I went down for breakfast with my family. After cleaning up and changing clothes, I came back to my room. “There’s still something I smell in here,” I thought. It was really faint, but I could detect it. This was no longer funny. I started at my bed, sniffing out the scent. No, it wasn’t coming from there. “She wouldn’t…” I thought in horror and turned to my opened suitcase. The smell was coming from that direction, but nothing was to be seen, much to my relief. Now I moved to the right, to my desk and computer. I leaned over the flower pots and then I saw it – a monstrously big pile of shit. Yes, my tabby decided to do her business in my room, behind my computer. *facepalm*
I ran for disinfection wipes and paper towels, ranting all the way downstairs and drumming up my mom and sis. I was spitting mad. This wasn’t the first incident that happened in my room either. The tom cat had puked on my white carped twice in ten years, and once on my throw. It doesn’t need mentioning that he was banned from my room for a month and he knew, oh so well, why that was so. Now the tabby joined the awful tradition of messing with my room. I started cleaning up and the god-awful smell that suddenly burst from the pile just about turned my stomach. I was gagging. Ugh.

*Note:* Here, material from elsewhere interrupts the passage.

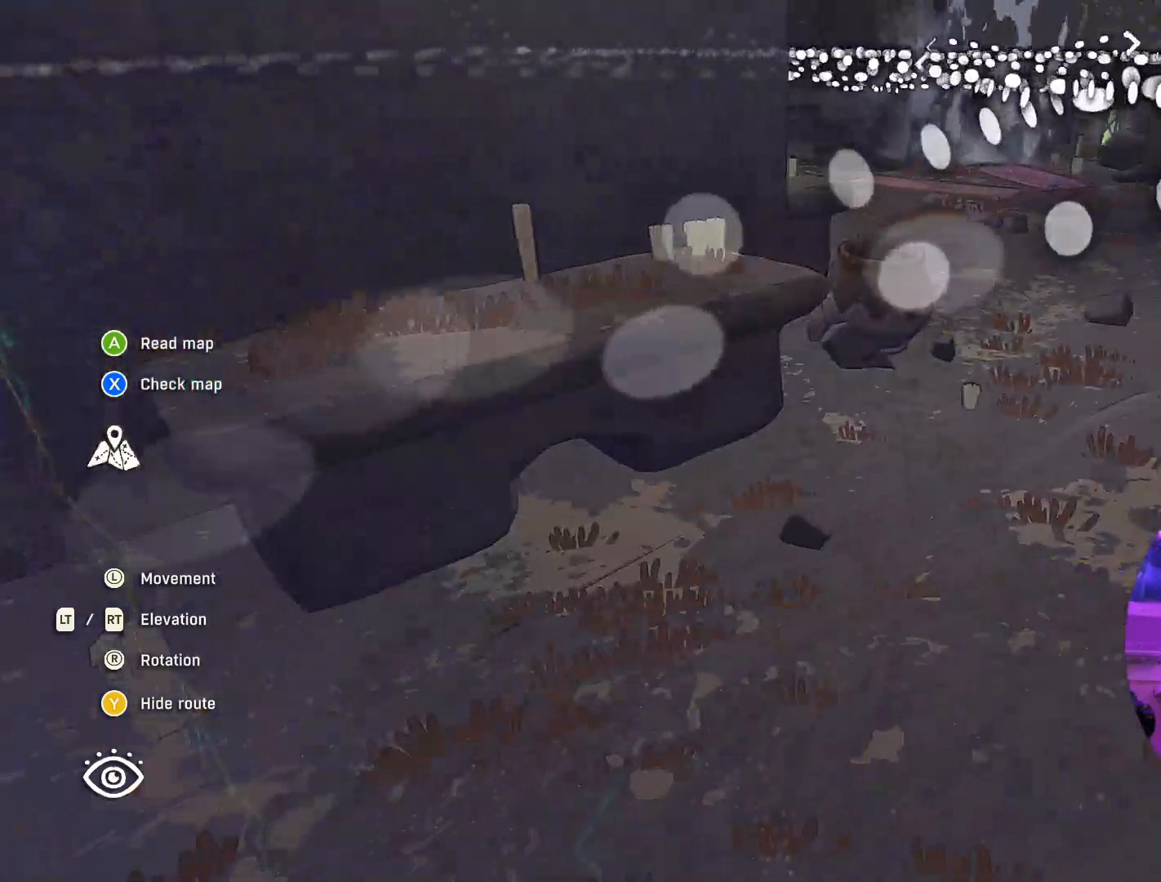
{"buttons": [], "left_stick": "center", "right_stick": "up-left", "events": [[33, "left_stick", "right"], [67, "right_stick", "left"], [283, "left_stick", "up-right"], [383, "left_stick", "center"], [483, "right_stick", "up-left"]]}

I wiped down the area thoroughly with disinfection wipes while my mother grabbed the tabby and carried her downstairs. “A day in the open won’t hurt her,” she said and released her onto the terrace and into our garden.
My room is now cold but free of any smell. No cats in my room during the night from now on, though. Not if they keep messing with me.
ETA: The crazy tabby is still visiting the box under my bed – apparently she took a shine to that dark place and won’t budge. As long as she behaves, I don’t mind (much).